= RECORDS SHOWN =
# # # # #

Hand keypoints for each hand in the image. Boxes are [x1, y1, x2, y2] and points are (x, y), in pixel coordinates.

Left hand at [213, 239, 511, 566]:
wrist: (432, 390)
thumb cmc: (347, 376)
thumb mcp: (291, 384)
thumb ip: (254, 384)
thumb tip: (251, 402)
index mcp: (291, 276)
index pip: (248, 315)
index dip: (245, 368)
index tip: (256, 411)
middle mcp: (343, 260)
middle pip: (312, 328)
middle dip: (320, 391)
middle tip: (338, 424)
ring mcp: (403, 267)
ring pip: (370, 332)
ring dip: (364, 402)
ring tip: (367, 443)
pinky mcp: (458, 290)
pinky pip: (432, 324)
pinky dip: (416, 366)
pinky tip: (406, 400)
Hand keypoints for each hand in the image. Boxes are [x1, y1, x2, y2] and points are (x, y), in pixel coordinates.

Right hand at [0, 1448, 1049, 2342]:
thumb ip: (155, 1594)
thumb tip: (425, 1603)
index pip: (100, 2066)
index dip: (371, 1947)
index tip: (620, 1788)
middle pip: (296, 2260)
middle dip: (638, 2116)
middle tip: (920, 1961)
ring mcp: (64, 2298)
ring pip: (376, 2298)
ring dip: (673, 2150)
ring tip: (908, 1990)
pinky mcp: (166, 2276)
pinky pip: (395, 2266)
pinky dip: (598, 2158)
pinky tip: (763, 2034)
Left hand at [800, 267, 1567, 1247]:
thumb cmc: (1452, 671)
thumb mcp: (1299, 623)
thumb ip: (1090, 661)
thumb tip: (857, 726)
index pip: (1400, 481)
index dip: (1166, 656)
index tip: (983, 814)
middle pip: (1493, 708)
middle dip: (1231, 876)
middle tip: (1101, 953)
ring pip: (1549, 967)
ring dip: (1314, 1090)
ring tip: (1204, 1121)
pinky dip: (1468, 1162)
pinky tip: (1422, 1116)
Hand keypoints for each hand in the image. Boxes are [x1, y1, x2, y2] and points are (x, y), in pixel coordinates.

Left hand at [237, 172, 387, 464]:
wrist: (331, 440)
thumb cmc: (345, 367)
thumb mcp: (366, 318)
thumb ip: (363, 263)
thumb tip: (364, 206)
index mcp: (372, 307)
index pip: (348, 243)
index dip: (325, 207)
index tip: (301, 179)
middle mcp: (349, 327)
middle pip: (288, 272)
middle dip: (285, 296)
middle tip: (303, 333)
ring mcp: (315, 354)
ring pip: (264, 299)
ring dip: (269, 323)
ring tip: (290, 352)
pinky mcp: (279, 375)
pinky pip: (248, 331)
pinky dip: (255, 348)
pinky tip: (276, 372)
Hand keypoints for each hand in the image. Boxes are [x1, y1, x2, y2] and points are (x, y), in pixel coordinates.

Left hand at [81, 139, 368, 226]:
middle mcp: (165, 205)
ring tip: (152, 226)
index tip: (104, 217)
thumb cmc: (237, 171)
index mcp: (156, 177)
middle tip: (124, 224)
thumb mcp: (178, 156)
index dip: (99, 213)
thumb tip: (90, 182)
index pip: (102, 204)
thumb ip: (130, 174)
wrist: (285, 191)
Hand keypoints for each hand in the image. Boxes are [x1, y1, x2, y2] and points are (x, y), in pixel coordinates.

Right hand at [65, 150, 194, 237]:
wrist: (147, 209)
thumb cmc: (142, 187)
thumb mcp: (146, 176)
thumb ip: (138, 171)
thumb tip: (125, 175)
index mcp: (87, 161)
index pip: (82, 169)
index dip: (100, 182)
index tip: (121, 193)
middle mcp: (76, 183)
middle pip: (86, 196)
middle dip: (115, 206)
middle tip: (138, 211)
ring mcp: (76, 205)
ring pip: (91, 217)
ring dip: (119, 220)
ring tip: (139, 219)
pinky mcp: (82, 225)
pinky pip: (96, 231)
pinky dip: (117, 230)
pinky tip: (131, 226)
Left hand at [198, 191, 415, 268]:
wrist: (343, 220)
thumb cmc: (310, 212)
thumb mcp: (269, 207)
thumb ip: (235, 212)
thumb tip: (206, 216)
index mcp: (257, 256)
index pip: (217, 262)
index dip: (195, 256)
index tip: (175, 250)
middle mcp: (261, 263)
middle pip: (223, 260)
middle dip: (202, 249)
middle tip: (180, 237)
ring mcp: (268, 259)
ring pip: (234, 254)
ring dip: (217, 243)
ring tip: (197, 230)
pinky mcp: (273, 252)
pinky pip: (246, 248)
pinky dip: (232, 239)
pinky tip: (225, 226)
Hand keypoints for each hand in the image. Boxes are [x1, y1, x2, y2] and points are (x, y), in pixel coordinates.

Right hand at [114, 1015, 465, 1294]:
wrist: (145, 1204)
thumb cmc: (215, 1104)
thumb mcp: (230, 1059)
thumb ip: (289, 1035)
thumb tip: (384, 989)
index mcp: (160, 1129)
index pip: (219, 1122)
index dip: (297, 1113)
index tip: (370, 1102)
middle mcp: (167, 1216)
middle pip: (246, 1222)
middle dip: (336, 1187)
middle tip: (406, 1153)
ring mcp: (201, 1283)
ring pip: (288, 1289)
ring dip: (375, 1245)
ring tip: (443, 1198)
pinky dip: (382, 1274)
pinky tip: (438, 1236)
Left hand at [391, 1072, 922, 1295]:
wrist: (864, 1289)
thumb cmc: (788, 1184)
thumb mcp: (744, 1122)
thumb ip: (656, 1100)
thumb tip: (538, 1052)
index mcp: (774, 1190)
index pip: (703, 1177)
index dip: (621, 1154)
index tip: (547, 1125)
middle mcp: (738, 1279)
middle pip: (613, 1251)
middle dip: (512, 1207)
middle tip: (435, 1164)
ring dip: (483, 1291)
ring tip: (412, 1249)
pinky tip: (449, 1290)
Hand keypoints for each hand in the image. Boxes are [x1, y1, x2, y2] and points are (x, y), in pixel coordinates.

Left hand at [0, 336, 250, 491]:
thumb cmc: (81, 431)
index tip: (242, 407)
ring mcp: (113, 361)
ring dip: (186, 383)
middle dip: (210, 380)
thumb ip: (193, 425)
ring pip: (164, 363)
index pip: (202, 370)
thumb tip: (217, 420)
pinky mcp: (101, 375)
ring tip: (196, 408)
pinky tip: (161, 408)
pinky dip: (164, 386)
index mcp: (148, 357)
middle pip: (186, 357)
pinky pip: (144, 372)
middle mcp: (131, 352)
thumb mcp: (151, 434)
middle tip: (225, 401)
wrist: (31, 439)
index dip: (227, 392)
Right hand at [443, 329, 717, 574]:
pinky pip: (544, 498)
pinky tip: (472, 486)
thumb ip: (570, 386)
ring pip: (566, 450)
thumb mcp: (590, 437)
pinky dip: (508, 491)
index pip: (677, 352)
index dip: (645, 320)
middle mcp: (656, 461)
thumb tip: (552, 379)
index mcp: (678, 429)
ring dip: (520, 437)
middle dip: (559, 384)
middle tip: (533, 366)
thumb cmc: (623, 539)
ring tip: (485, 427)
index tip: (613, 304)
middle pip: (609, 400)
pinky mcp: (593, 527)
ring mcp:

# # # # #

= WHAT IS EXPECTED =
Please output the lines of the listing above that fall in the stretch from the one with "thumb cmc: (347, 376)" through the one with "index pip: (102, 204)", exactly and only those.

= ANSWER BELOW =
thumb cmc: (347, 376)
thumb mcp: (291, 384)
thumb ip: (254, 384)
thumb tip: (251, 402)
index mcp: (291, 276)
index pip: (248, 315)
index dip: (245, 368)
index tip: (256, 411)
middle mcp: (343, 260)
middle pip: (312, 328)
middle dip: (320, 391)
middle tip: (338, 424)
ring mcp: (403, 267)
ring pip: (370, 332)
ring dip: (364, 402)
ring tip: (367, 443)
pinky mcp: (458, 290)
pinky pip: (432, 324)
pinky dip: (416, 366)
pinky tip: (406, 400)
Hand keypoints for each hand in the image. Boxes are [x1, y1, x2, y2] and points are (x, y), in pixel coordinates.

Right hand at [0, 1448, 1049, 2342]:
thumb ip: (155, 1594)
thumb tip: (425, 1603)
index pip: (100, 2066)
index dip: (371, 1947)
index tip: (620, 1788)
middle pip: (296, 2260)
middle dip: (638, 2116)
middle tip: (920, 1961)
ring mcp: (64, 2298)
ring pip: (376, 2298)
ring dip: (673, 2150)
ring tip: (908, 1990)
pinky mcp: (166, 2276)
pinky pip: (395, 2266)
pinky dip: (598, 2158)
pinky tip: (763, 2034)
Left hand at [800, 267, 1567, 1247]:
thumb cmc: (1452, 671)
thumb mcp: (1299, 623)
thumb ip: (1090, 661)
thumb tip: (857, 726)
index pip: (1400, 481)
index dip: (1166, 656)
index tip: (983, 814)
middle pip: (1493, 708)
middle dip: (1231, 876)
middle tip: (1101, 953)
ring pip: (1549, 967)
ring dip: (1314, 1090)
ring tip: (1204, 1121)
pinky dip: (1468, 1162)
pinky tip: (1422, 1116)
Hand keypoints for each hand in the image. Boxes are [x1, y1, x2, y2] and points are (x, y), in pixel coordinates.

Left hand at [237, 172, 387, 464]:
wrist: (331, 440)
thumb cmc: (345, 367)
thumb mcp: (366, 318)
thumb ip: (363, 263)
thumb tip: (364, 206)
index mcp: (372, 307)
index pip: (348, 243)
index dip: (325, 207)
index tip: (301, 179)
middle mcp: (349, 327)
middle pip: (288, 272)
middle dip: (285, 296)
middle tip: (303, 333)
ring mcp: (315, 354)
ring pip: (264, 299)
ring dip: (269, 323)
ring tip: (290, 352)
pinky mcp: (279, 375)
pinky pip: (248, 331)
pinky dip: (255, 348)
pinky tip: (276, 372)
Hand keypoints for each hand in the image. Boxes are [x1, y1, x2, y2] and points are (x, y), in pixel coordinates.

Left hand at [81, 139, 368, 226]:
middle mcp: (165, 205)
ring tip: (152, 226)
index tip: (104, 217)
thumb cmc: (237, 171)
index mcp: (156, 177)
middle tip: (124, 224)
thumb mcp: (178, 156)
index dip: (99, 213)
thumb tip: (90, 182)
index pip: (102, 204)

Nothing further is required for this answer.